La crisis universitaria

03 de diciembre de 2013

Siempre hemos afirmado que si no se cambia la educación no existe revolución, la que demanda otros muchísimos cambios: desde la propia filosofía de que no es una época de cambio sino un cambio de época.

No se trata de juego de palabras, como lo está palpando el país entero con el proceso de cambios en las universidades: la educación superior, cuya crisis sacude para bien a toda la sociedad.

Como sabemos, y lo mismo sucede en casi todo el mundo, el servicio de la educación superior lo brinda el Estado (que debe ser gratuito) y sectores privados, incluyendo religiosos (que tienen un cierto fin de lucro): allí hay una primera diferencia de responsabilidades y de actitudes, las dos únicas intervenidas por actos de corrupción son estatales, la de Guayaquil y la de Esmeraldas.

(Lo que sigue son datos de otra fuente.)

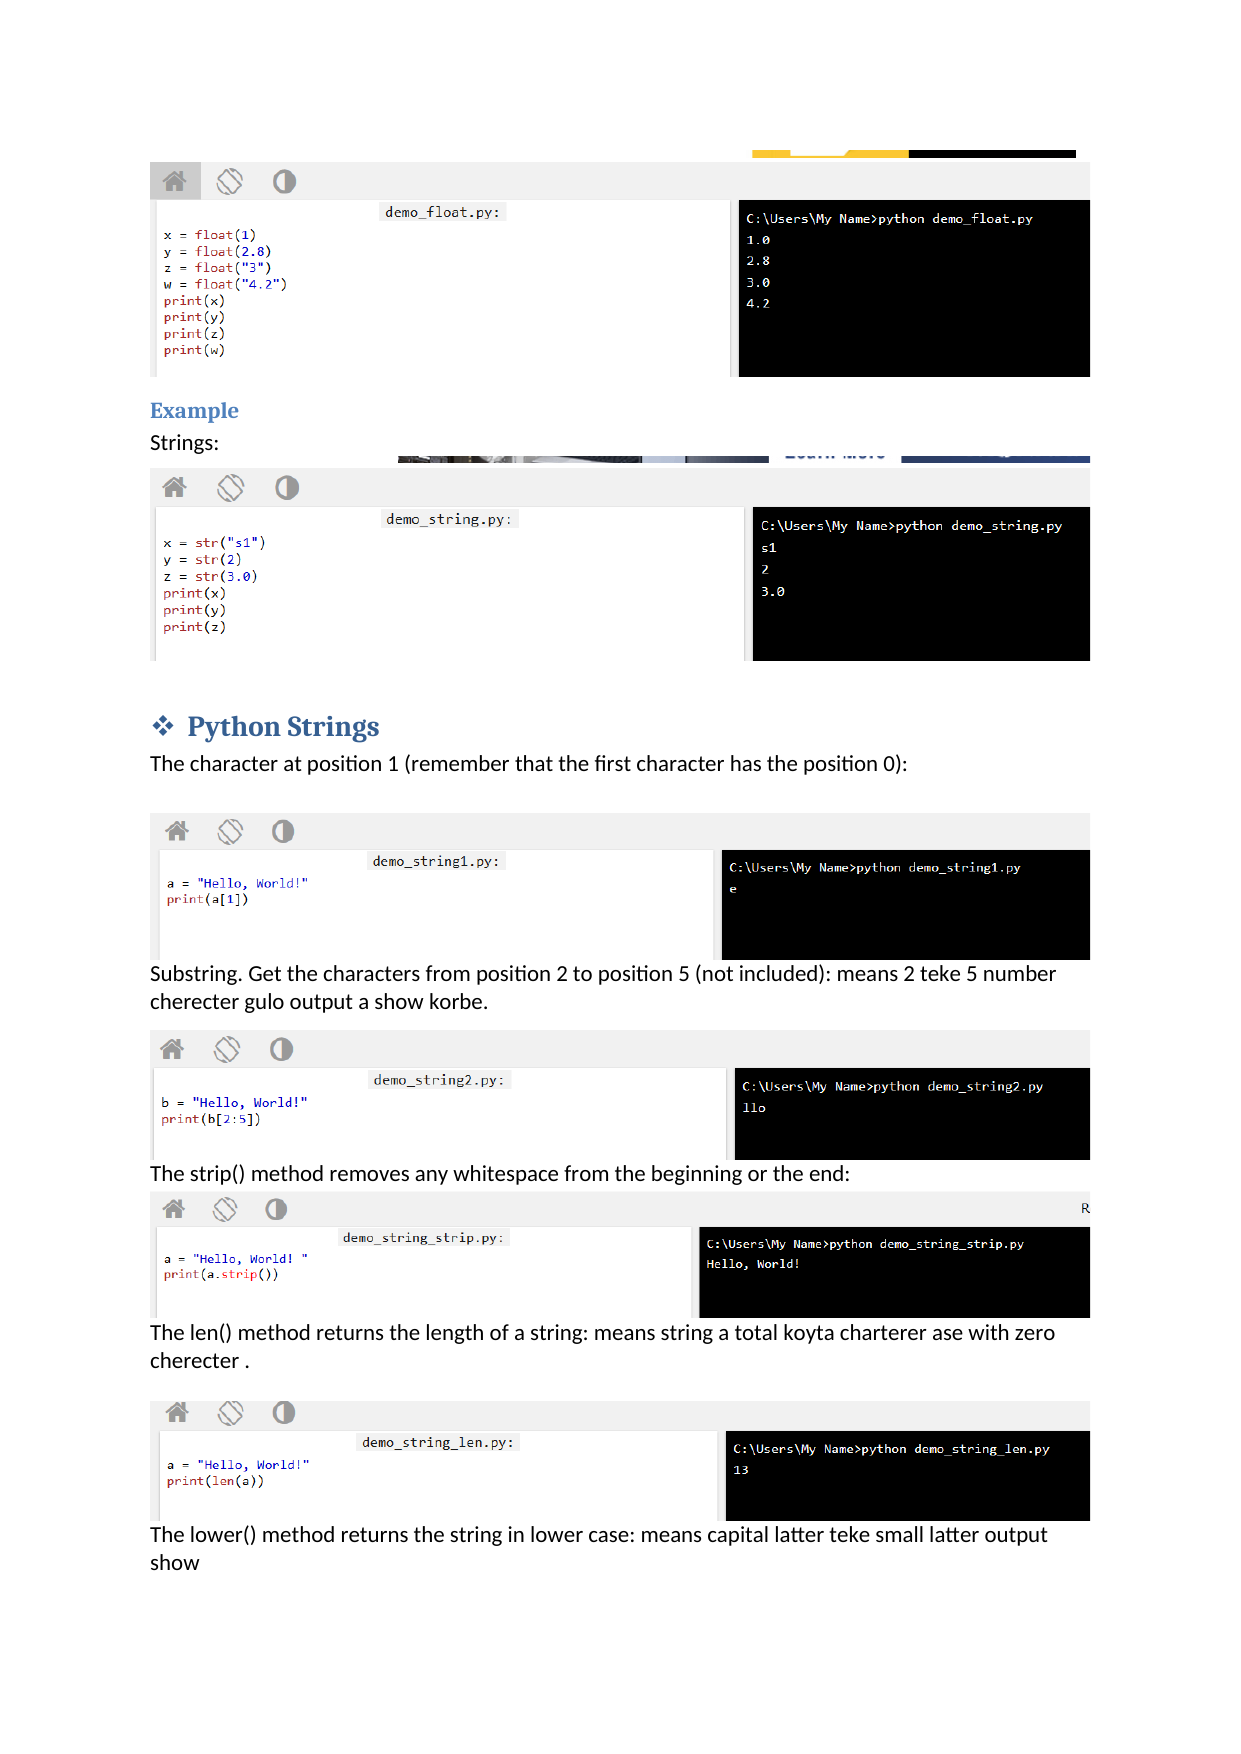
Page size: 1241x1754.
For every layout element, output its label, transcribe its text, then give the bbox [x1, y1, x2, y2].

text Strings: [150, 428, 1090, 456]
picture [150, 1401, 1091, 1521]
picture [150, 456, 1091, 661]
text The len() method returns the length of a string: means string a total koyta charterer ase with zero cherecter . [150, 1318, 1090, 1374]
text Substring. Get the characters from position 2 to position 5 (not included): means 2 teke 5 number cherecter gulo output a show korbe. [150, 960, 1090, 1015]
text The strip() method removes any whitespace from the beginning or the end: [150, 1160, 1090, 1187]
text The character at position 1 (remember that the first character has the position 0): [150, 749, 1090, 777]
picture [150, 1187, 1091, 1318]
picture [150, 1015, 1091, 1160]
picture [150, 150, 1091, 377]
subtitle Python Strings [150, 710, 1090, 744]
subtitle Example [150, 398, 1090, 424]
picture [150, 805, 1091, 960]
text The lower() method returns the string in lower case: means capital latter teke small latter output show [150, 1521, 1090, 1577]
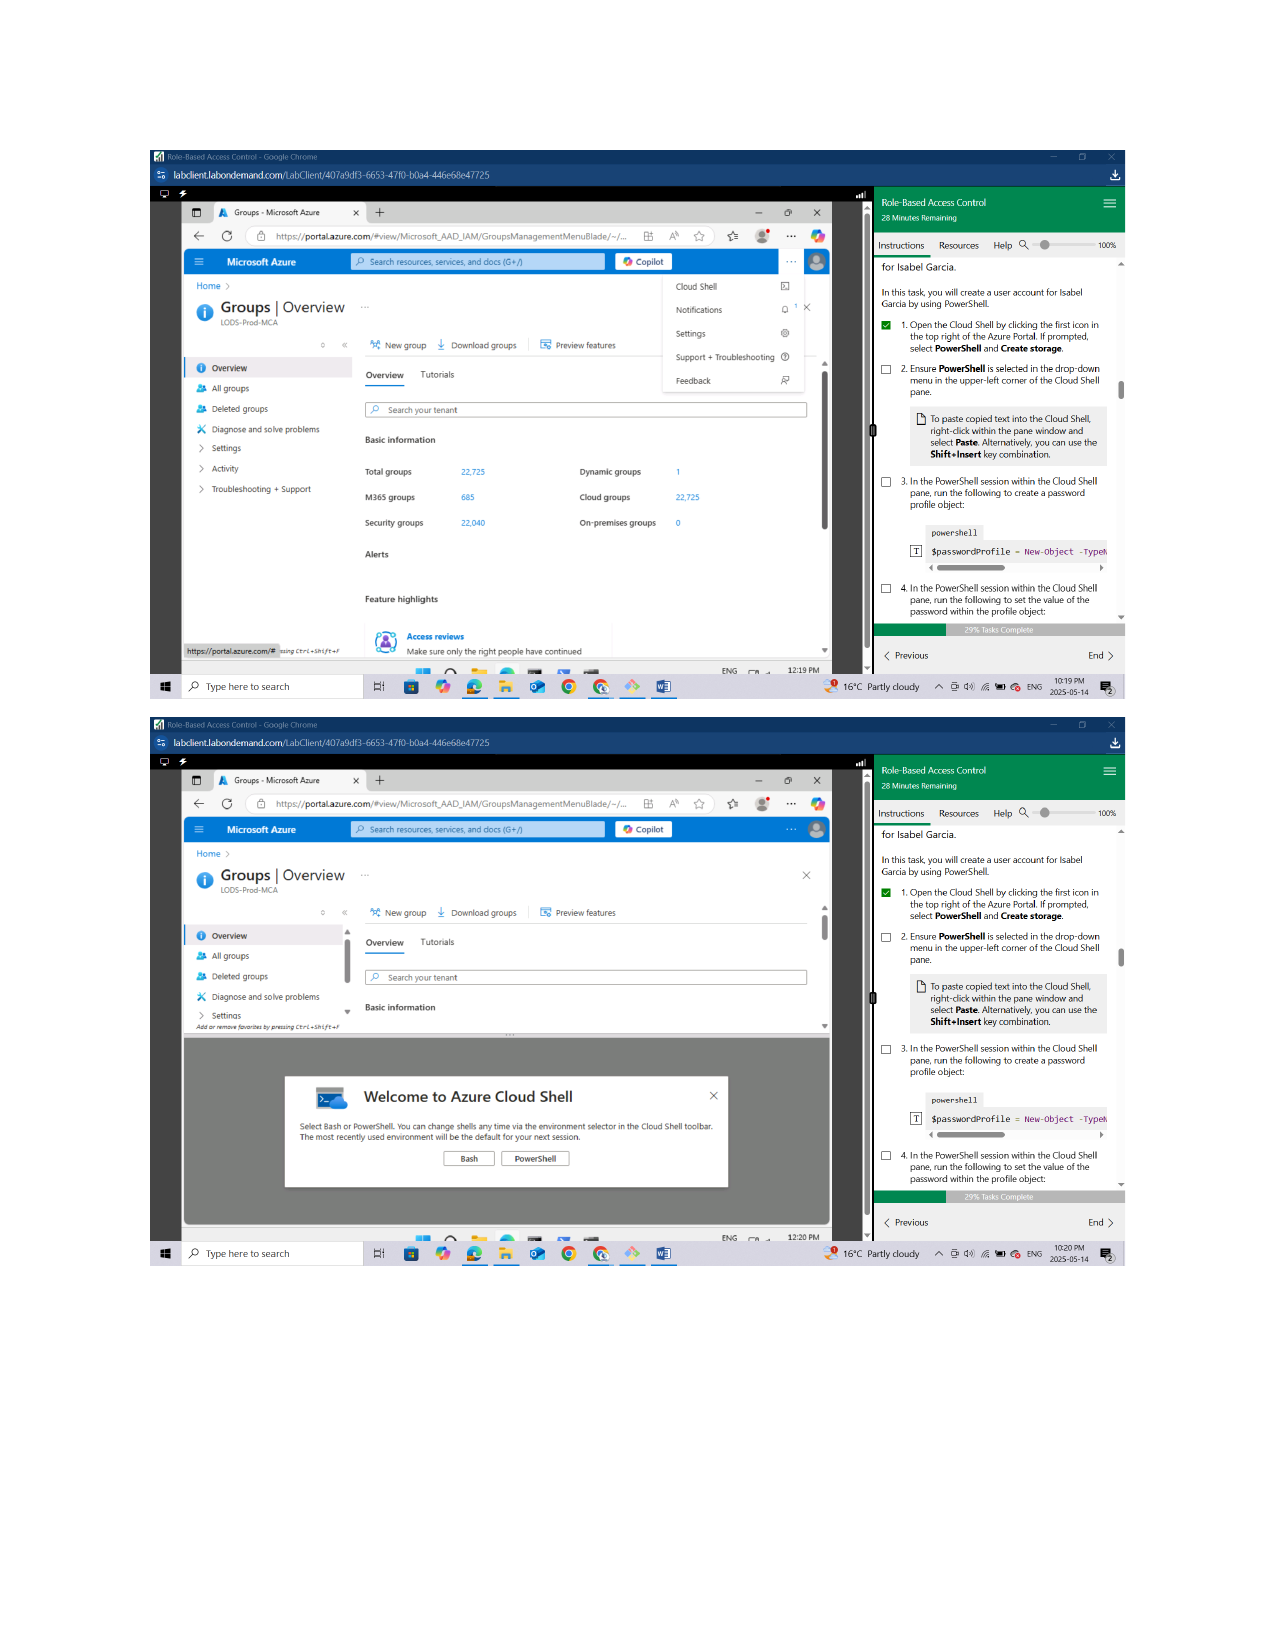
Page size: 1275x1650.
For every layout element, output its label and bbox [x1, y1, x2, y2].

picture [150, 717, 1125, 1266]
picture [150, 150, 1125, 699]
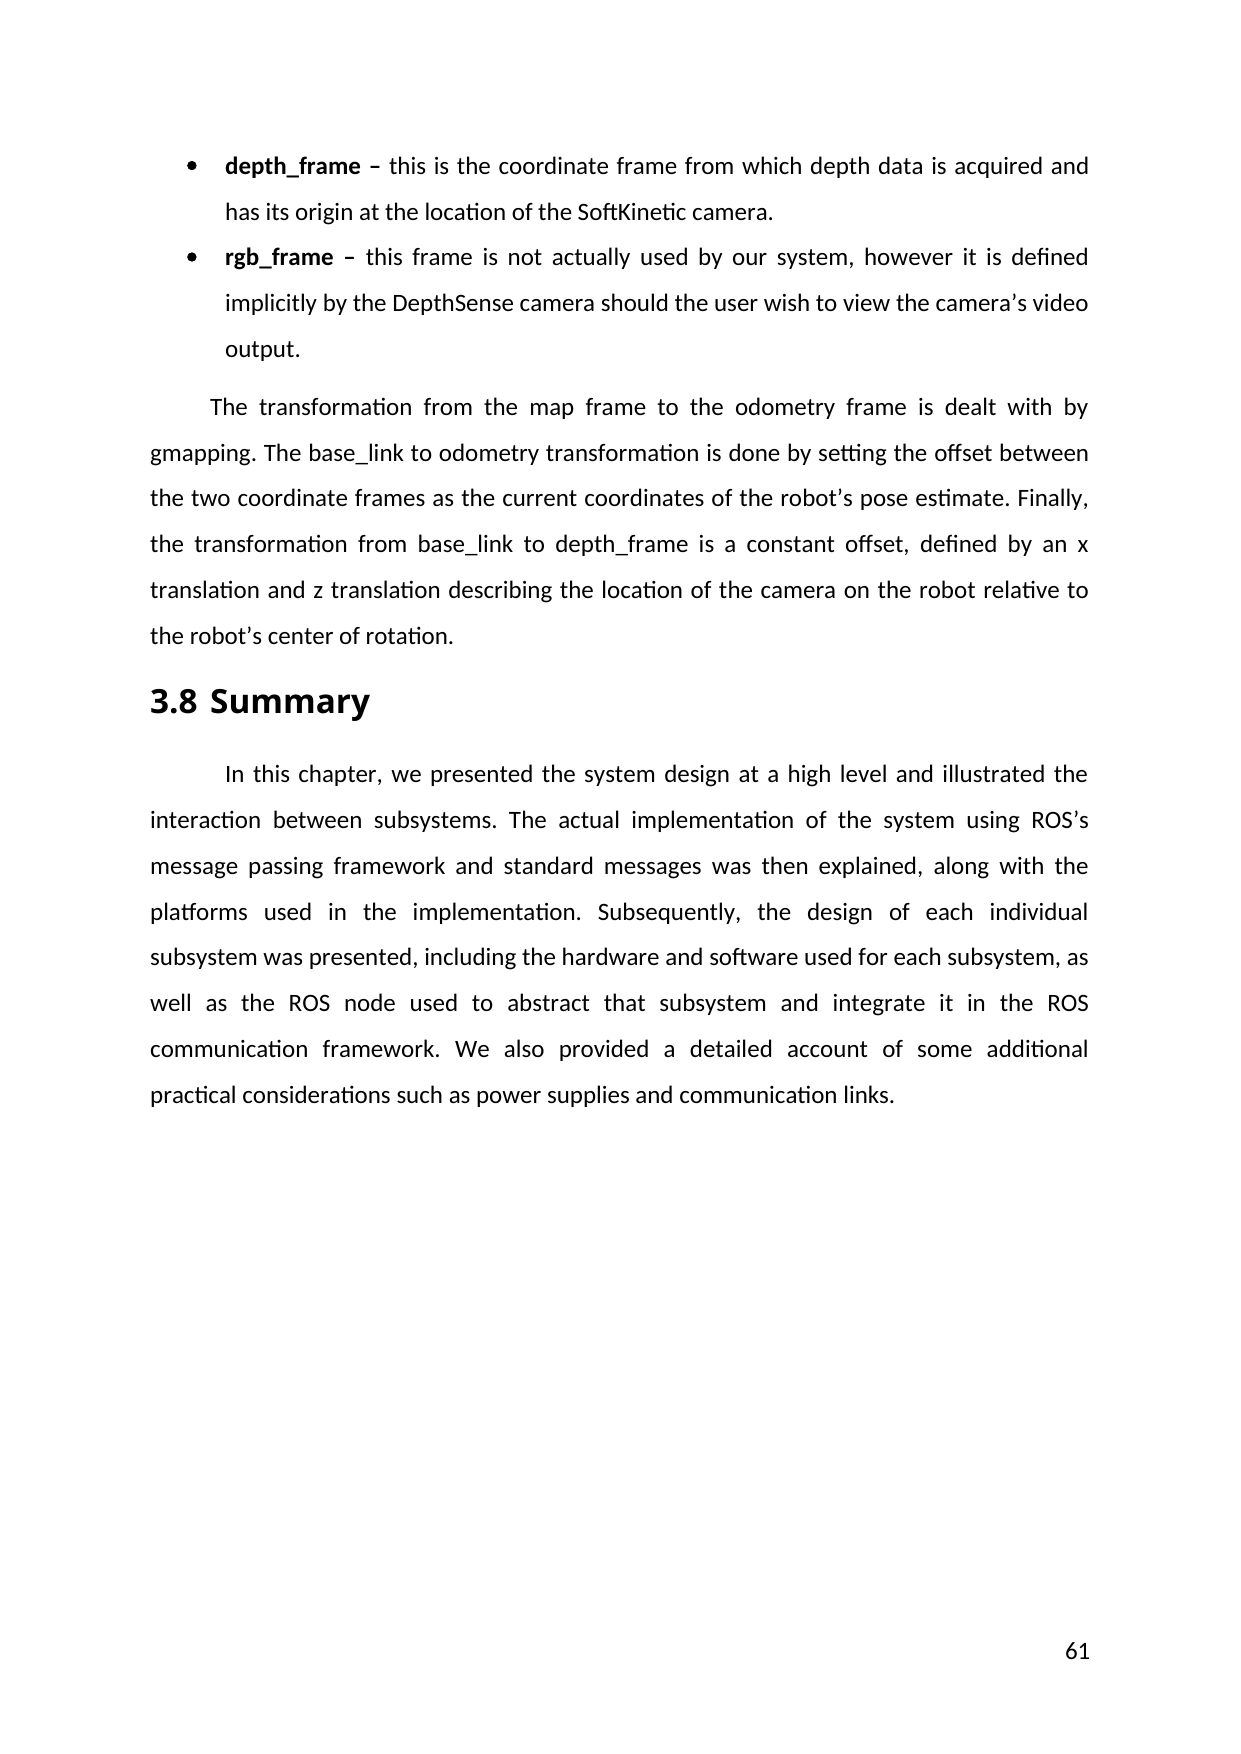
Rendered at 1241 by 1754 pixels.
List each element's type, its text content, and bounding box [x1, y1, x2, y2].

text In this chapter, we presented the system design at a high level and illustrated the interaction between subsystems. The actual implementation of the system using ROS’s message passing framework and standard messages was then explained, along with the platforms used in the implementation. Subsequently, the design of each individual subsystem was presented, including the hardware and software used for each subsystem, as well as the ROS node used to abstract that subsystem and integrate it in the ROS communication framework. We also provided a detailed account of some additional practical considerations such as power supplies and communication links. [150, 759, 1090, 1109]
list rgb_frame – this frame is not actually used by our system, however it is defined implicitly by the DepthSense camera should the user wish to view the camera’s video output. [187, 241, 1090, 363]
text The transformation from the map frame to the odometry frame is dealt with by gmapping. The base_link to odometry transformation is done by setting the offset between the two coordinate frames as the current coordinates of the robot’s pose estimate. Finally, the transformation from base_link to depth_frame is a constant offset, defined by an x translation and z translation describing the location of the camera on the robot relative to the robot’s center of rotation. [150, 391, 1090, 650]
subtitle Summary [150, 678, 1090, 723]
list depth_frame – this is the coordinate frame from which depth data is acquired and has its origin at the location of the SoftKinetic camera. [187, 150, 1090, 226]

Los otros aspectos que las ubican en una clasificación son tantos y tan complejos, imposibles de analizarlos en una nota, pero se pueden vislumbrar dos cosas: en la mayoría de esos fallos son las propias entidades las responsables de las deficiencias y las que deben y pueden superarlas; y segundo, el mecanismo para lograrlo no es poniéndose bravos o buscando culpables a terceros, sabiendo que está en ellos eliminar las deficiencias, porque en definitiva hacerlo es por su propio bien y el bien de los demás.

Querer politizar este proceso de mejoramiento de la calidad de la educación superior, que tiene tanta vinculación al Buen Vivir en todos los aspectos, es una reacción descalificada por las mayorías de las propias universidades, no se diga de la ciudadanía que esperaba el cumplimiento de esta iniciativa revolucionaria, que aún nos deja por debajo de lo que debemos aspirar.

De mantenernos en los niveles de inmovilismo y mediocridad, a sabiendas de lo mal que estamos, sería criminal para una sociedad que acogió con tanto entusiasmo y esperanza la decisión de cambiar la matriz productiva, cuyos ejecutores deben ser, precisamente, las nuevas legiones de profesionales formados en unas universidades de medio pelo, y no llegaremos nunca a ser el producto de una revolución como la ciudadana, que debe pretender ser la insignia de la revolución bolivariana, digna heredera de la llamada Patria Grande de nuestra América, como la soñaron los próceres.

Saber que la reforma universitaria es fundamental y condicionante para la implantación del Buen Vivir y no acometerla con todo sacrificio, comprensión y fortaleza; con la participación activa de los propios estudiantes, docentes y autoridades, adueñándose y conduciendo esa responsabilidad, sería un suicidio sin nombre.